Children's doctors don't always practice where the need is greatest

December 22, 2010

Physicians who care for children, including pediatricians and family care physicians, often locate their practices in areas where the number of child practitioners already is high and not where they are needed most.

 

Physicians who care for children, including pediatricians and family care physicians, often locate their practices in areas where the number of child practitioners already is high and not where they are needed most, according to a new study published online in Pediatrics. Researchers found that the concentration of children’s physicians in certain geographic areas leaves up to 1 million children in other regions without access to nearby medical care.

According to the study, between 1996 and 2006, the workforces of general pediatricians (38,981) and family physicians (83,081) expanded by 51% and 35%, respectively, while the overall child population (under 18 years of age) increased by only 9%.

Using geographic representations of primary care service areas (PCSAs) in the United States, researchers found that 15% of PCSAs (984 of 6,542) had no local child physician, whereas 10% of the PCSAs with the highest concentration of child practitioners had 1 or more full-time child physicians for every 661 children.
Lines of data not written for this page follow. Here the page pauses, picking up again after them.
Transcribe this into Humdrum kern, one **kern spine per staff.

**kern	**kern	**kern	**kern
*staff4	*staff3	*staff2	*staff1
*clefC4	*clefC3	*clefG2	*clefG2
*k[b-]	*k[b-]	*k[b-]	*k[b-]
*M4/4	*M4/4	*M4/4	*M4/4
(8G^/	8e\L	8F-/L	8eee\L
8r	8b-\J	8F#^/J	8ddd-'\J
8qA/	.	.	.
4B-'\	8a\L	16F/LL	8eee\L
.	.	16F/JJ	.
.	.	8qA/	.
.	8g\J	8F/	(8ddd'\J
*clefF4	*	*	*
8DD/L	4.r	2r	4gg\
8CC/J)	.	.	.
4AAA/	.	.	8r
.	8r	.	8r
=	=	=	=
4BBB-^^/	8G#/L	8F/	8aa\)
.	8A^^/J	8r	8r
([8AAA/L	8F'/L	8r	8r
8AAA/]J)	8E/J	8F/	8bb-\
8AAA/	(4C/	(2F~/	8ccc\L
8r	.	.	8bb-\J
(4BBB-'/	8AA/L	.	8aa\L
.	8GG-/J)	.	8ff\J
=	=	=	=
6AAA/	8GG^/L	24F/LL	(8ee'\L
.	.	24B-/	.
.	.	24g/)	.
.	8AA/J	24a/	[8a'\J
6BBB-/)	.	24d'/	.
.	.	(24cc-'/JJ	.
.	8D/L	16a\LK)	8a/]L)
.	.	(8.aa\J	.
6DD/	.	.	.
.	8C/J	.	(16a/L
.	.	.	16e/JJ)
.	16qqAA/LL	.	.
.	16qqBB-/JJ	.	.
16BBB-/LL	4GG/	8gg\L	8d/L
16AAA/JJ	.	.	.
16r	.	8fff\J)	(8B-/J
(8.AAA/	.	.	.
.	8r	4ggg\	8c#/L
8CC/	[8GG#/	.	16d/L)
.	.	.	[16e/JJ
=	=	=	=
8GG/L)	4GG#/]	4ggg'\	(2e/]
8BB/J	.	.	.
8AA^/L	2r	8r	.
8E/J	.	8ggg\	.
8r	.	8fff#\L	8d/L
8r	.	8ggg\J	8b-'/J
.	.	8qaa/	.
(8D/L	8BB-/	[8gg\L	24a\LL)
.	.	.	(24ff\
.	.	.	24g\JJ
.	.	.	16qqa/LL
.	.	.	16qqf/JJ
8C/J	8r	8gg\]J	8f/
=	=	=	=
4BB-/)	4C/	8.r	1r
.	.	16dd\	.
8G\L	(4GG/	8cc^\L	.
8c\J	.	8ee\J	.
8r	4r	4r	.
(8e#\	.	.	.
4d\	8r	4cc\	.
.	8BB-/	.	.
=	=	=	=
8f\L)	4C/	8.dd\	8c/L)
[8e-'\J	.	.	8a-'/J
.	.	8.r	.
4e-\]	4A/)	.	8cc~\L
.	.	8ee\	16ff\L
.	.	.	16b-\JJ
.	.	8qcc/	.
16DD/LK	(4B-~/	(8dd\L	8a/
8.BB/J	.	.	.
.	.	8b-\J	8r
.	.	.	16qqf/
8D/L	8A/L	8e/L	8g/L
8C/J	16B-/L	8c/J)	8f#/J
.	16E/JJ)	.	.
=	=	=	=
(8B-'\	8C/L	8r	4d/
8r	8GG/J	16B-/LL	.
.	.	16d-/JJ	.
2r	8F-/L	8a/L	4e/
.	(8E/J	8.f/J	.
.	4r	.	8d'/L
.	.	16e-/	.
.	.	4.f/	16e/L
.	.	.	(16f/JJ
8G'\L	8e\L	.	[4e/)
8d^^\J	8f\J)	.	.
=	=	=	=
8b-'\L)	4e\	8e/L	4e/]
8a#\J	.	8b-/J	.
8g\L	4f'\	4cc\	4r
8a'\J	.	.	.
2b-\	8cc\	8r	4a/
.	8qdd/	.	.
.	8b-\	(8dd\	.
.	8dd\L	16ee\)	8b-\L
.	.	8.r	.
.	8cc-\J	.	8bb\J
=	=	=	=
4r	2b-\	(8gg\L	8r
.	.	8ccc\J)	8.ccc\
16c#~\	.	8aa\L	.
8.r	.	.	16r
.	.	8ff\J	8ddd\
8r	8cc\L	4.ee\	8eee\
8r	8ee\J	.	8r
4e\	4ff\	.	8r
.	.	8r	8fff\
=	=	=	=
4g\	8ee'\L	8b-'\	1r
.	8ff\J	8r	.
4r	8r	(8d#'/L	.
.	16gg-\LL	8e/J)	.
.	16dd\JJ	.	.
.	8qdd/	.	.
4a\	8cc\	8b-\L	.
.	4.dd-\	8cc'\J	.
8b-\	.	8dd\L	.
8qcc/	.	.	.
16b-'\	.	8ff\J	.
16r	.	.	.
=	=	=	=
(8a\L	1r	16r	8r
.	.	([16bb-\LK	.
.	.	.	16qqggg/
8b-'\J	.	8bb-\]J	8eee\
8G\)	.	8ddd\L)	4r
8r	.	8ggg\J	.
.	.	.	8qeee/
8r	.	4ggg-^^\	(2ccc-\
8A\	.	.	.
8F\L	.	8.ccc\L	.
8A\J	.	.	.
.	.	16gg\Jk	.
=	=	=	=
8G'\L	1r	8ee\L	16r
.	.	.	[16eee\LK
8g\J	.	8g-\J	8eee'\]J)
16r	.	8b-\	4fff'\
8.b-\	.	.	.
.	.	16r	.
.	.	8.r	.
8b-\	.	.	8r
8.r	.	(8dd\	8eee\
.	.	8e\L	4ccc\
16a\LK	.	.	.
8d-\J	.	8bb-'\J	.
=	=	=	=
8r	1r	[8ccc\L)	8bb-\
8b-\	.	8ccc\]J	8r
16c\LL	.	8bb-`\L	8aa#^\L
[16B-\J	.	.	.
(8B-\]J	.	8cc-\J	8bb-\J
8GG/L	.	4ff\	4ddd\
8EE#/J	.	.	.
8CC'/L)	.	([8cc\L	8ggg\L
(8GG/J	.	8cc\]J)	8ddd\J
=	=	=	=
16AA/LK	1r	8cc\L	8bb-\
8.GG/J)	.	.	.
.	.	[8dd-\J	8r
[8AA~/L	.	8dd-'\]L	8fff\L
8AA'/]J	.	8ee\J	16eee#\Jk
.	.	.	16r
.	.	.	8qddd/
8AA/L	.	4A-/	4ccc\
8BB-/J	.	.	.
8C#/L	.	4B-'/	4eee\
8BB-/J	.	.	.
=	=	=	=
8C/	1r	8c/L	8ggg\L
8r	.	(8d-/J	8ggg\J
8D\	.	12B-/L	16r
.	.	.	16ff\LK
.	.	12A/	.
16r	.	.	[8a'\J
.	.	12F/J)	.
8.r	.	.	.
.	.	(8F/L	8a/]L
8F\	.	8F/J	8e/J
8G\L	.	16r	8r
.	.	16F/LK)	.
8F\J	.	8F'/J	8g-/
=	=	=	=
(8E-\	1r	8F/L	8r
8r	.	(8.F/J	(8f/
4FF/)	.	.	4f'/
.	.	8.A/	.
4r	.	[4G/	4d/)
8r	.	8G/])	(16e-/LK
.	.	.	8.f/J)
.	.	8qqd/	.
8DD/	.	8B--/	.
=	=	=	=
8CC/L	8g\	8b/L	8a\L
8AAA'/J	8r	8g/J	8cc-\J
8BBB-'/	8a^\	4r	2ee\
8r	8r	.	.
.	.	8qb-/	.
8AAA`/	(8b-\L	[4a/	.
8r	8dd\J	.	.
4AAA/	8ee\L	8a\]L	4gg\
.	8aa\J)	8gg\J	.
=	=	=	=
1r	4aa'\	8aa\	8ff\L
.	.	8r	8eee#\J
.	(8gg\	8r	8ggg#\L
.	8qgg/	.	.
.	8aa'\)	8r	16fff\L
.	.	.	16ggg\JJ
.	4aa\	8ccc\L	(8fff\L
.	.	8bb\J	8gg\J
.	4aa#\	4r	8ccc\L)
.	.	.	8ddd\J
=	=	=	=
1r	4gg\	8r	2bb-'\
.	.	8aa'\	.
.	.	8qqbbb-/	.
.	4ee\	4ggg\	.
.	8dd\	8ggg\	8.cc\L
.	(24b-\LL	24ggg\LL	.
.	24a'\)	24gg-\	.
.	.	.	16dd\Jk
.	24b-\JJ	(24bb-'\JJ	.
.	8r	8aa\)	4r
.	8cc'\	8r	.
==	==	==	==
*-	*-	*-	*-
Nearly 15 million children (20% of the US child population) lived in high physician-supply areas where there were fewer than 710 children per child physician (an average of 141 child physicians per 100,000 children); another 15 million lived in low physician-supply areas with more than 4,400 children per child physician (an average of 22 child physicians per 100,000 children); and nearly 1 million children lived in areas without any local primary care physician.

Data showed uneven distribution of physicians in 47 states. Mississippi (42.2%) and Arkansas (37.7%) had the highest percentages of children living in low physician-supply regions. Washington, DC, offered the highest proportion (100%) of physicians for children, with virtually no children living in a low-supply area. Other states, including Vermont, Maine, Hawaii, Missouri, and West Virginia, demonstrated high and low extremes in local primary care distribution relative to the child population.

Researchers point out that this paradox in supply may mask actual shortages as well as excesses of primary care physicians for children in different regions of the United States. They suggest that state and federal policies aimed at increasing the overall supply of physicians be secondary to efforts at improving the distribution of both current and newly trained primary care workforces. The incentive-based National Health Service Corps that offers loan forgiveness and financial support, or state-sponsored programs that offer scholarships and grants to retain homegrown physicians, could encourage new residency graduates to establish practices in underserved areas.

Unless expansion of the primary care workforce for children is targeted toward serving child populations with the greatest needs, say the researchers, the growth in this healthcare sector may lead to greater disparities with little improvement in quality and outcomes of care.

Shipman SA, Lan J, Chang C, Goodman DC. Geographic maldistribution of primary care for children. Pediatrics. 2010. Epub ahead of print.